With 32,000 square feet—nearly triple the size of HPAC’s old home at the Del Prado Hotel—there is ample room for collaboration. Five indoor exhibit spaces; a digital façade for outdoor exhibitions; dedicated ceramics, photography, and multimedia studios; and a café provide room for artists of all stripes—including the more than 4,000 Chicago Public School students HPAC works with through its outreach program. “You have all these talented kids down here on the South Side,” says Thurow, “who probably have very little interaction with career artists.”

The first-floor resource center aims to fix that deficiency. Named 4833:RPH after the street address of board member Ruth P. Horwich, whose living room was a hangout for Chicago creatives during the 1960s and ’70s, it is designed to be a watering hole for amateurs and professionals. Local high-school students can also take college-credit photography and digital media courses at $15 a pop, while 12th-graders can get advice on prepping portfolios for art school.
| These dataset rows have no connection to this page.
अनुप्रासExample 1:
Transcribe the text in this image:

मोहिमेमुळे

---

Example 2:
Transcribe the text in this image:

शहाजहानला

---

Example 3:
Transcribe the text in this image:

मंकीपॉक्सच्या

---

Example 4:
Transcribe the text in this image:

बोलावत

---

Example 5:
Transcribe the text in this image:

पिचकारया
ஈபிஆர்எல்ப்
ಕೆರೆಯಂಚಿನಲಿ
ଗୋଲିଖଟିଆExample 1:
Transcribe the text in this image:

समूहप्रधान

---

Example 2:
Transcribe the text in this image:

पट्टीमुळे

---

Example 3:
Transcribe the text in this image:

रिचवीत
Providing such resources is exactly what Thurow had in mind five years ago when he and a board member began shopping for a new space. The two-story brick structure on Cornell—a defunct University printing plant—immediately caught their eye. Although University Theater was using the warehouse as its interim scene shop (now located at 5245 S. Cottage Grove), the U of C had no plans to use the space as an academic building. Because the land itself has significant worth, says Hank Webber, vice president of community and government affairs, administrators had to decide whether the center would “offer enough value to the community and the University in terms of making Hyde Park a better and livelier place to live that it justified a very considerable cost.” In 2003 HPAC and the U of C struck a deal. In return for a free, 35-year lease, the center would raise all rehab and programming funds. Four studios dedicated for Chicago faculty capped off the partnership.
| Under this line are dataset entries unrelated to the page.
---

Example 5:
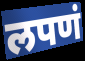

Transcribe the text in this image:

लपणं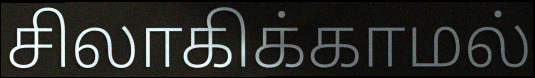
சிலாகிக்காமல்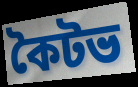
কৈটভ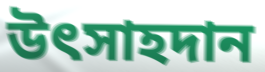
উৎসাহদান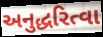
અનુદ્ધરિત્વા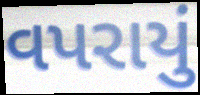
વપરાયું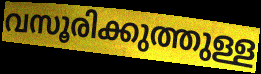
വസൂരിക്കുത്തുള്ള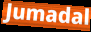
Jumadal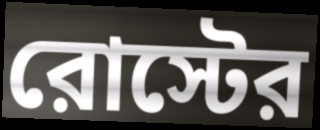
রোস্টের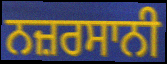
ਨਜ਼ਰਸਾਨੀ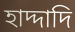
হাদ্দাদিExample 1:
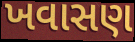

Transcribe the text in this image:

ખવાસણ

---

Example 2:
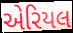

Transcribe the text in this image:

એરિયલ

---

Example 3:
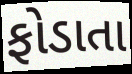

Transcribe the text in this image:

ફોડાતા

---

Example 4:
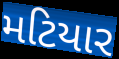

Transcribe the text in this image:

મટિયાર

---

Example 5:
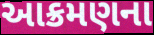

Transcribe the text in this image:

આક્રમણનાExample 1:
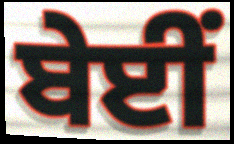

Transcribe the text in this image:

ਬੇਈਂ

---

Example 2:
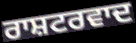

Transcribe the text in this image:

ਰਾਸ਼ਟਰਵਾਦ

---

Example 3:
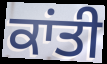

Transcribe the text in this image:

ਕਾਂਤੀ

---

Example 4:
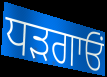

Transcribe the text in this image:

ਧੜਗਾਓਂ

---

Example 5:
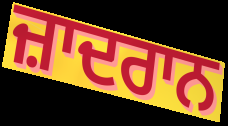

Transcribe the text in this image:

ਜ਼ਾਦਰਾਨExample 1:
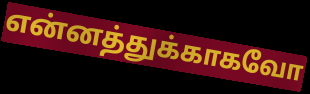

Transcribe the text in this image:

என்னத்துக்காகவோ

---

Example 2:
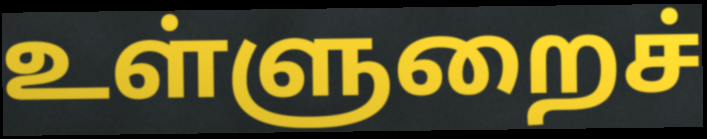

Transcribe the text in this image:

உள்ளுறைச்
By December 2005, Thurow and his art-center team had cobbled together nearly $6 million, and Chicago architect Doug Garofalo was already transforming the brick box into an inviting, open space emphasizing transparency. Windows in studio walls allow ground-floor gallery visitors to peek in on classes, while second-story guests can spy on staff quarters. Every inch of the building is fair game for artist exhibitions. For Takeover, 39 Chicago artists were encouraged to “take over” the center, installing pieces in the hallways and stairwells. “There is no space that is preferenced,” explains Peters. “The artwork determines the space.”
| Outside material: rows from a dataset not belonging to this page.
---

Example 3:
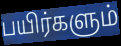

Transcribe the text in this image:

பயிர்களும்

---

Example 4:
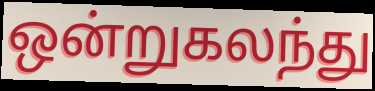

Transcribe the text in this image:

ஒன்றுகலந்து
That art isn’t limited to the inside. Breaking up the brick exterior, an 80 x 10–foot glass-and-steel digital façade—the world’s largest—magnifies the shadows of visitors on the second-floor catwalk and serves as a tableau for video-projection exhibits. Random Sky, a work by multimedia artist Iñigo Manglano-Ovalle that ran during the opening weekend (and was described as “mesmerizing” by architecture critic Blair Kamin) featured changing designs corresponding to nightly weather patterns. “So much of creativity is serendipity,” says Thurow, explaining how the artist paired up with electronics guru Mark Hereld of Argonne Labs to construct the piece, only to later learn that Hereld was also a painter.

The center’s organizers hope to create more interdisciplinary projects. “We’re talking to some of the physicists about collaborations between artists and scientists,” says Thurow. “That’s the theme of the building, bringing together people who never would otherwise get together.” The exhibit Home of the Free (running through September 3), for example, features pieces by artists who teamed up with members of the general public to create artwork and contribute personal objects that represent everyday freedom.

As they continue to put finishing touches on the building—during opening weekend a collection of kilns sat swaddled in plastic and darkened studios contained unpacked boxes—the center’s staff doesn’t anticipate moving again anytime soon. As Thurow predicts, “I presume we’ll be here way beyond the 35.”